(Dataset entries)
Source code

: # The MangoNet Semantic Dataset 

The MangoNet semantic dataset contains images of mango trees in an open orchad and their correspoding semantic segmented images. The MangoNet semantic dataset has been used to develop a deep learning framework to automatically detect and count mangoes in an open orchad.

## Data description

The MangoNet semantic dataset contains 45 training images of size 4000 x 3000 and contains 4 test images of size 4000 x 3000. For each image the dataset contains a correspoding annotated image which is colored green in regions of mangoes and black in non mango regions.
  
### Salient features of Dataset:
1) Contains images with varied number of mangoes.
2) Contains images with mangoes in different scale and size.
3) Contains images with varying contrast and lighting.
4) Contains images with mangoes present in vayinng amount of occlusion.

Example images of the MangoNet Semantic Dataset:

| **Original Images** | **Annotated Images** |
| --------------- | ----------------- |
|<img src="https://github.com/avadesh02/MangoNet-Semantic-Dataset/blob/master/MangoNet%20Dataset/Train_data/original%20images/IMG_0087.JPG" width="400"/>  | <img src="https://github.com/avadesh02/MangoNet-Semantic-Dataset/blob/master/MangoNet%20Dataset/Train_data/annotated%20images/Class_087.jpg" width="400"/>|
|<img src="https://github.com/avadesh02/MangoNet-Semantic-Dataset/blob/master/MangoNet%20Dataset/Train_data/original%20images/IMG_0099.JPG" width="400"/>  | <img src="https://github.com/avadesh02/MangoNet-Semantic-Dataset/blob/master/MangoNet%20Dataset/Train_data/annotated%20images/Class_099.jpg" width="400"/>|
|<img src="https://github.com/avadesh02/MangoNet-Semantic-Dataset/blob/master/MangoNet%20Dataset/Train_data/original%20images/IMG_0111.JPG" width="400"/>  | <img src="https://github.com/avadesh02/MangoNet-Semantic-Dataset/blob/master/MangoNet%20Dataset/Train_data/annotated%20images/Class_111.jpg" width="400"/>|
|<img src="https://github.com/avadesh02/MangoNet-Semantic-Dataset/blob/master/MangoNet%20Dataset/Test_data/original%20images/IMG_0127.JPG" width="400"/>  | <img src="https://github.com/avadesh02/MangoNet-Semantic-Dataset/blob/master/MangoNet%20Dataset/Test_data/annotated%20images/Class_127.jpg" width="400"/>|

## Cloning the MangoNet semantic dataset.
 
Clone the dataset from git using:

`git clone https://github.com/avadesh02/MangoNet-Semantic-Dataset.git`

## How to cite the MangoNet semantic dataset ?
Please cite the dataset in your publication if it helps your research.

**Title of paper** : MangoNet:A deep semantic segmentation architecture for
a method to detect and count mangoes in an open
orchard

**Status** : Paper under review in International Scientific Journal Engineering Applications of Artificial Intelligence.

TASK OBJECTIVE: Each of the lines above should be printed again precisely as it reads.

ANSWER TO THIS PROBLEM:
Source code

: # The MangoNet Semantic Dataset 

The MangoNet semantic dataset contains images of mango trees in an open orchad and their correspoding semantic segmented images. The MangoNet semantic dataset has been used to develop a deep learning framework to automatically detect and count mangoes in an open orchad.

## Data description

The MangoNet semantic dataset contains 45 training images of size 4000 x 3000 and contains 4 test images of size 4000 x 3000. For each image the dataset contains a correspoding annotated image which is colored green in regions of mangoes and black in non mango regions.
  
### Salient features of Dataset:
1) Contains images with varied number of mangoes.
2) Contains images with mangoes in different scale and size.
3) Contains images with varying contrast and lighting.
4) Contains images with mangoes present in vayinng amount of occlusion.

Example images of the MangoNet Semantic Dataset:

| **Original Images** | **Annotated Images** |
| --------------- | ----------------- |
|<img src="https://github.com/avadesh02/MangoNet-Semantic-Dataset/blob/master/MangoNet%20Dataset/Train_data/original%20images/IMG_0087.JPG" width="400"/>  | <img src="https://github.com/avadesh02/MangoNet-Semantic-Dataset/blob/master/MangoNet%20Dataset/Train_data/annotated%20images/Class_087.jpg" width="400"/>|
|<img src="https://github.com/avadesh02/MangoNet-Semantic-Dataset/blob/master/MangoNet%20Dataset/Train_data/original%20images/IMG_0099.JPG" width="400"/>  | <img src="https://github.com/avadesh02/MangoNet-Semantic-Dataset/blob/master/MangoNet%20Dataset/Train_data/annotated%20images/Class_099.jpg" width="400"/>|
|<img src="https://github.com/avadesh02/MangoNet-Semantic-Dataset/blob/master/MangoNet%20Dataset/Train_data/original%20images/IMG_0111.JPG" width="400"/>  | <img src="https://github.com/avadesh02/MangoNet-Semantic-Dataset/blob/master/MangoNet%20Dataset/Train_data/annotated%20images/Class_111.jpg" width="400"/>|
|<img src="https://github.com/avadesh02/MangoNet-Semantic-Dataset/blob/master/MangoNet%20Dataset/Test_data/original%20images/IMG_0127.JPG" width="400"/>  | <img src="https://github.com/avadesh02/MangoNet-Semantic-Dataset/blob/master/MangoNet%20Dataset/Test_data/annotated%20images/Class_127.jpg" width="400"/>|

## Cloning the MangoNet semantic dataset.
 
Clone the dataset from git using:

`git clone https://github.com/avadesh02/MangoNet-Semantic-Dataset.git`

## How to cite the MangoNet semantic dataset ?
Please cite the dataset in your publication if it helps your research.

**Title of paper** : MangoNet:A deep semantic segmentation architecture for
a method to detect and count mangoes in an open
orchard

**Status** : Paper under review in International Scientific Journal Engineering Applications of Artificial Intelligence.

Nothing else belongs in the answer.